This reality of physics is not subject to debate, don't you agree?

Suppose I have a 50 ohm antenna fed with a one wavelength, 50 ohm
transmission line. No reflected power, no damage.

Now I replace the 50 ohm one wavelength line with a 300 ohm one
wavelength line. For 100 watts delivered to the load, the forward power
on the line is 204 watts and the reverse power is 104 watts. All that
reverse power could do a lot of damage, then?

So I guess I should replace the 50 ohm load with a 300 ohm one. Then
there won't be any reflected power, and the transmitter should be ok. Right?

After all, it's physics.

Roy Lewallen, W7EL

Roy Lewallen wrote:
Now I replace the 50 ohm one wavelength line with a 300 ohm one
wavelength line. For 100 watts delivered to the load, the forward power
on the line is 204 watts and the reverse power is 104 watts. All that
reverse power could do a lot of damage, then?

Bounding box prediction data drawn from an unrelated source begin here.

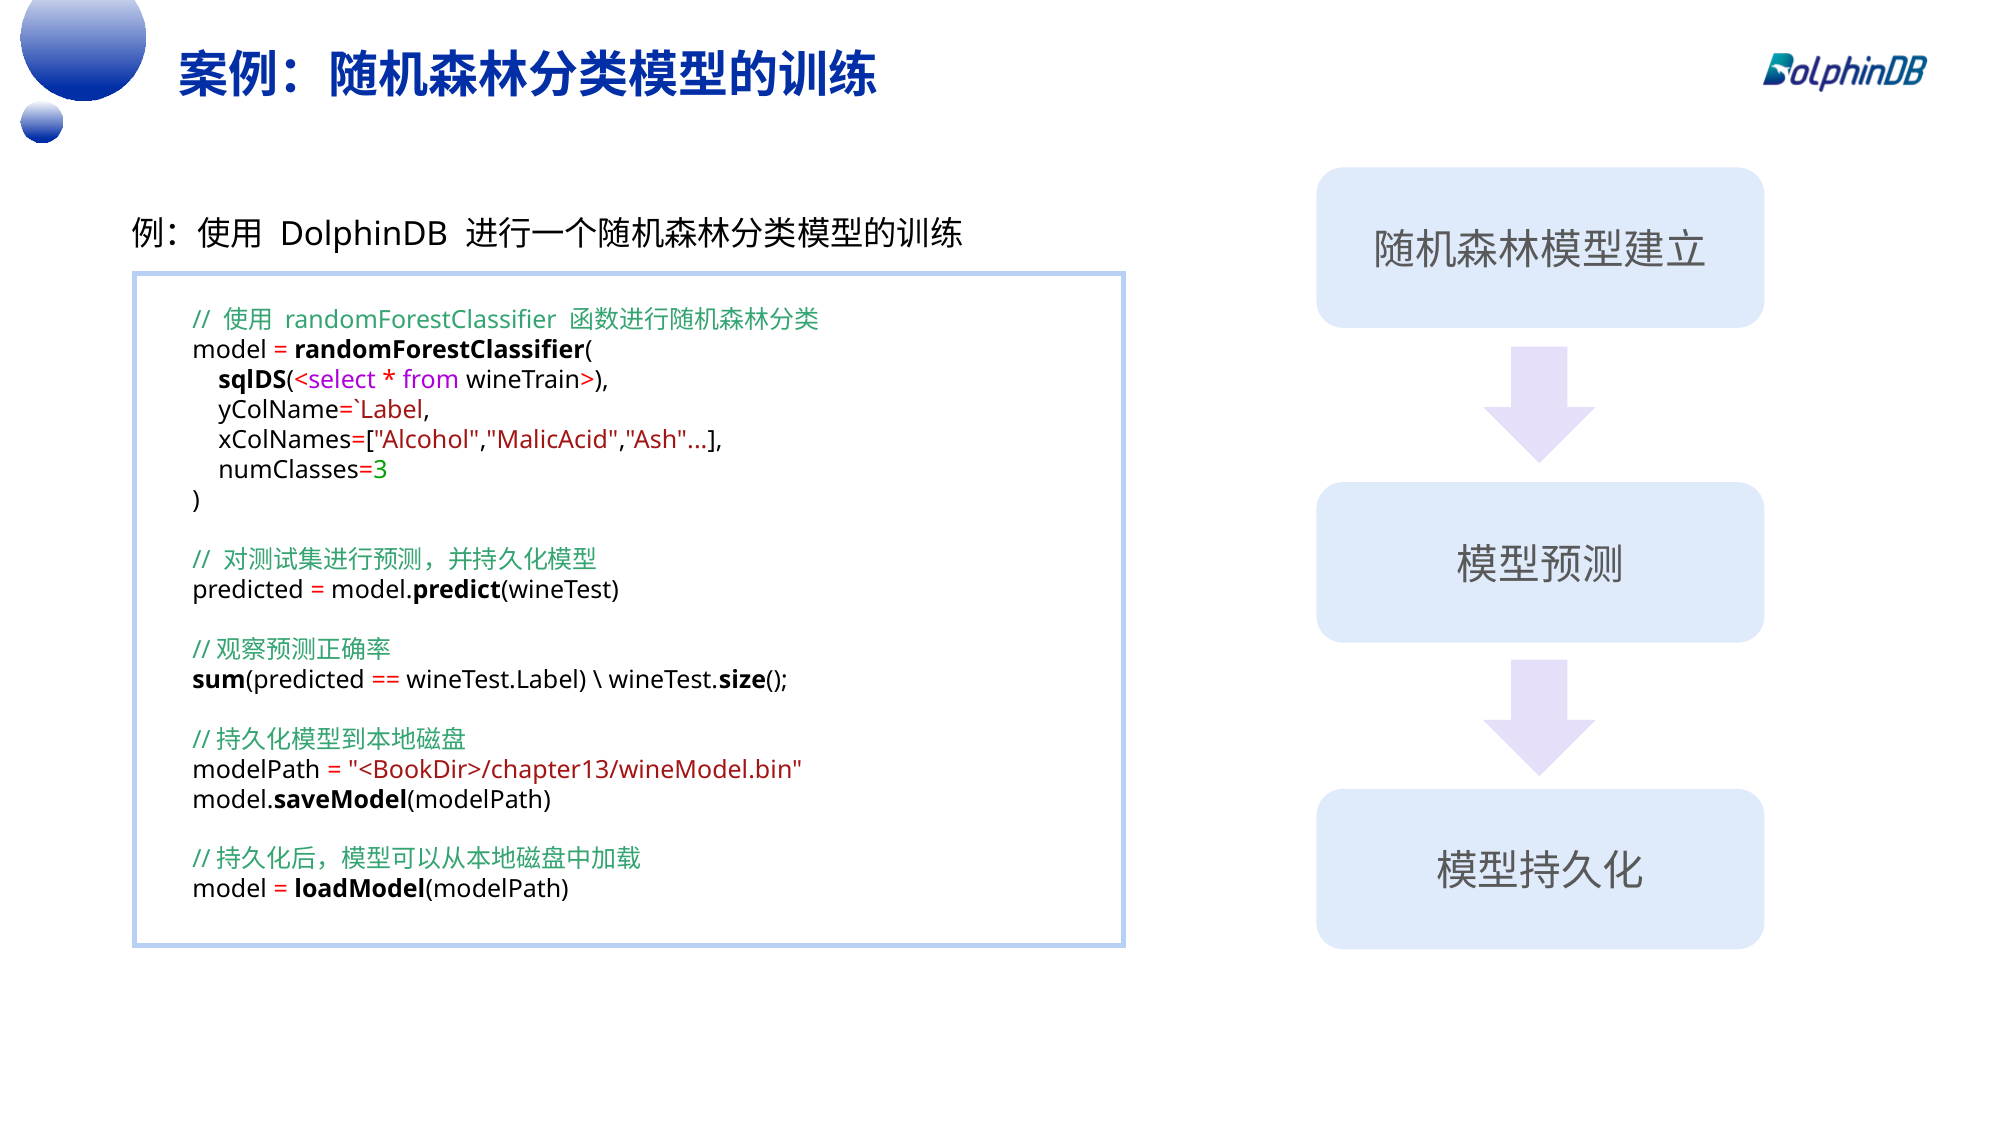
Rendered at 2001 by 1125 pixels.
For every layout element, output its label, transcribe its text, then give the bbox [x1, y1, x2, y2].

picture [1755, 47, 1929, 93]
text_box [1480, 345, 1599, 465]
text_box 例：使用 DolphinDB 进行一个随机森林分类模型的训练 [116, 205, 1171, 260]
text_box [133, 272, 1124, 946]
text_box [1480, 658, 1599, 778]
text_box 模型预测 [1315, 481, 1766, 644]
text_box [19, 99, 64, 144]
text_box 模型持久化 [1315, 787, 1766, 951]
text_box 随机森林模型建立 [1315, 166, 1766, 329]
text_box 案例：随机森林分类模型的训练 [163, 35, 1545, 110]
text_box [19, 0, 147, 102]
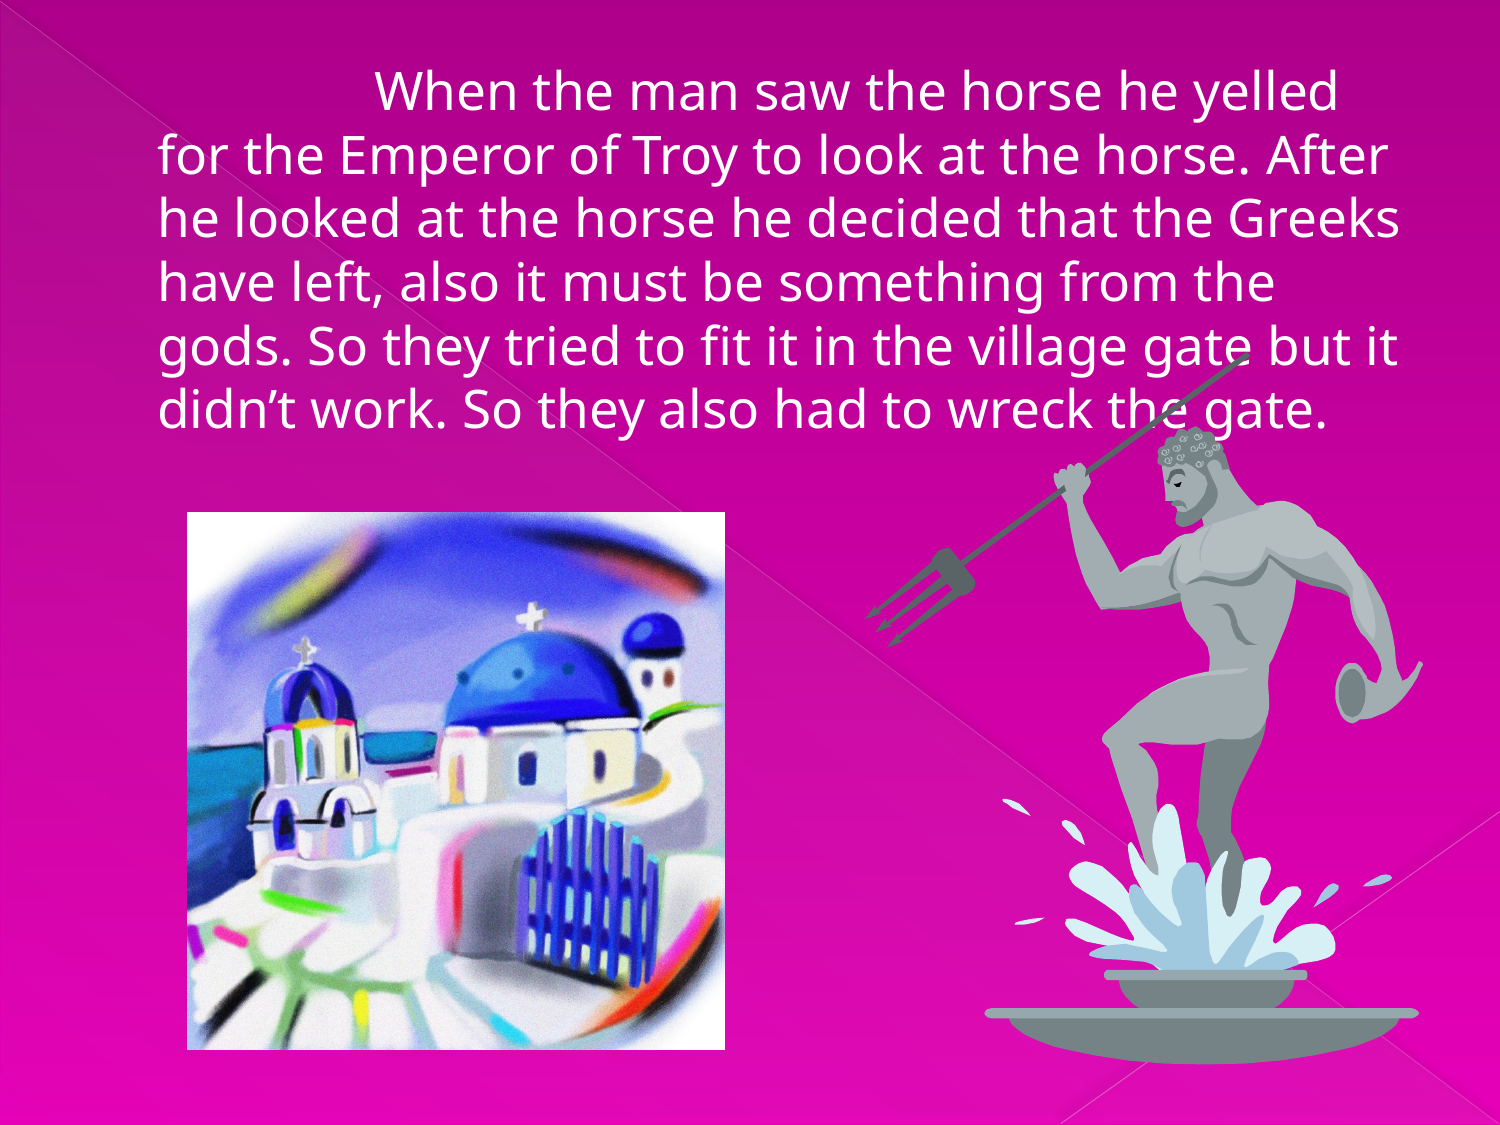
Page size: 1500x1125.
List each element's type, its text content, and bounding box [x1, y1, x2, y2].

picture [862, 349, 1426, 1067]
list When the man saw the horse he yelled for the Emperor of Troy to look at the horse. After he looked at the horse he decided that the Greeks have left, also it must be something from the gods. So they tried to fit it in the village gate but it didn’t work. So they also had to wreck the gate. [75, 50, 1425, 513]
picture [187, 512, 726, 1051]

Probably not at that power level but try this:

Let's say the power handling limit for the 300 ohm line is
1000 watts under matched line conditions. We are delivering
1000 watts to the 50 ohm load. The forward power on the 300
ohm line is 2040 watts and the reverse power on the 300 ohm
line is 1040 watts.

Yes indeed, the reflected power can cause the 300 ohm line
to burn up which is the point Richard Fry was trying to make.
--
73, Cecil http://www.w5dxp.com

"Roy Lewallen" wrote
Suppose I have a 50 ohm antenna fed with a one wavelength, 50 ohm
transmission line. No reflected power, no damage.

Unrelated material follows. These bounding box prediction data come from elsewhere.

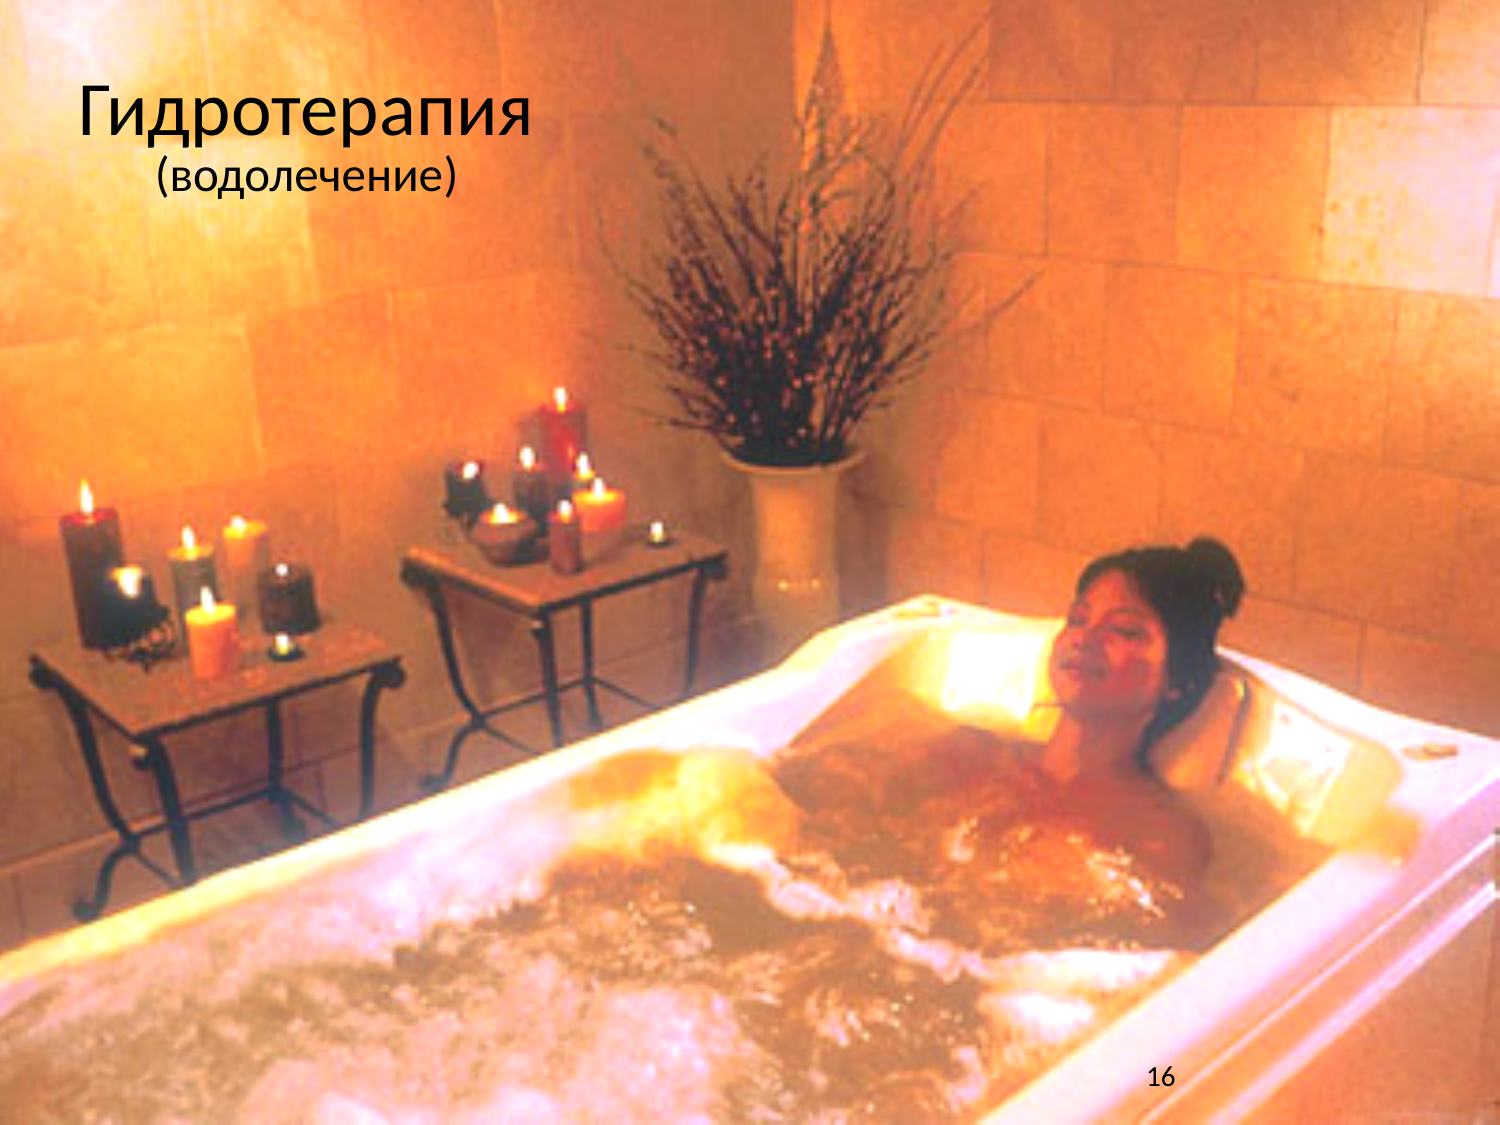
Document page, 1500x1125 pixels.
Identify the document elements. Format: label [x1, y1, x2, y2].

text_box [887, 1049, 1444, 1125]
picture [0, 0, 1500, 1125]
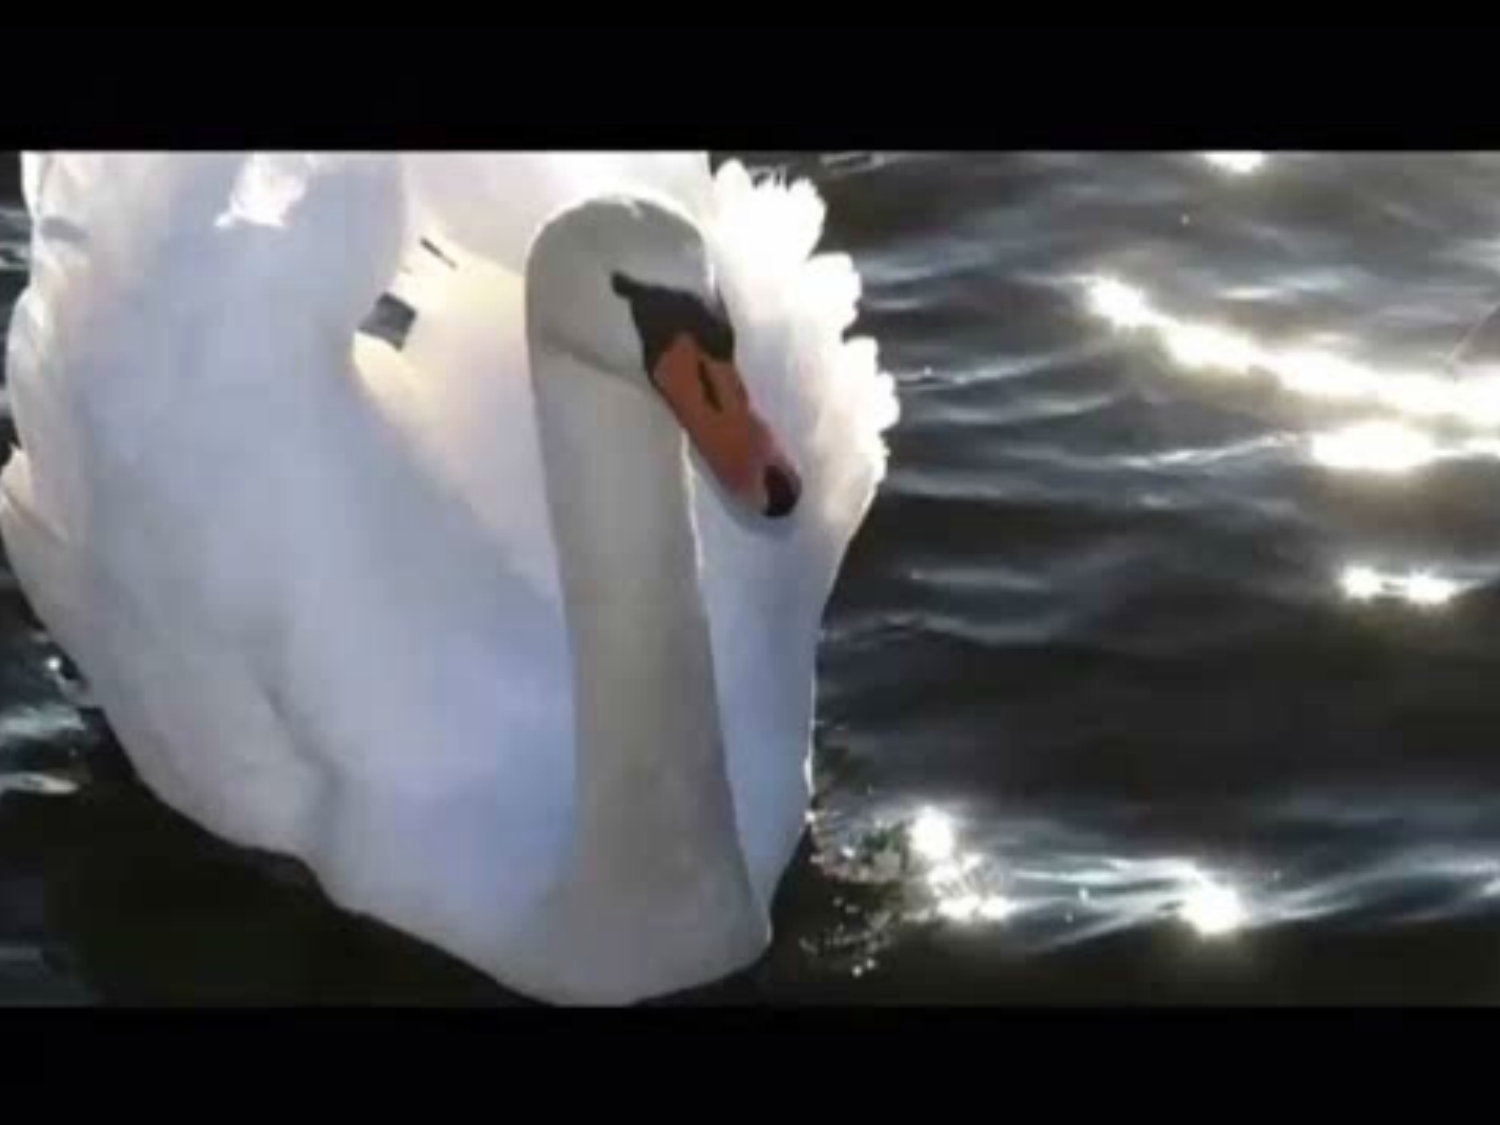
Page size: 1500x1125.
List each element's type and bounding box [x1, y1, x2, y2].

text_box [0, 0, 1500, 1125]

Now I replace the 50 ohm one wavelength line with a 300 ohm one wavelength
line. For 100 watts delivered to the load, the forward power on the line
is 204 watts and the reverse power is 104 watts. All that reverse power
could do a lot of damage, then?

So I guess I should replace the 50 ohm load with a 300 ohm one. Then there
won't be any reflected power, and the transmitter should be ok. Right?
___________

As you well know, the system change you describe will not remove all
reflected power seen at the output of a tx expecting a 50 ohm load. You
have simply moved the source of the reflection back to the plane of the tx
output connector.

Under your scenario the transmission line is happy, but the tx - not so
much.

RF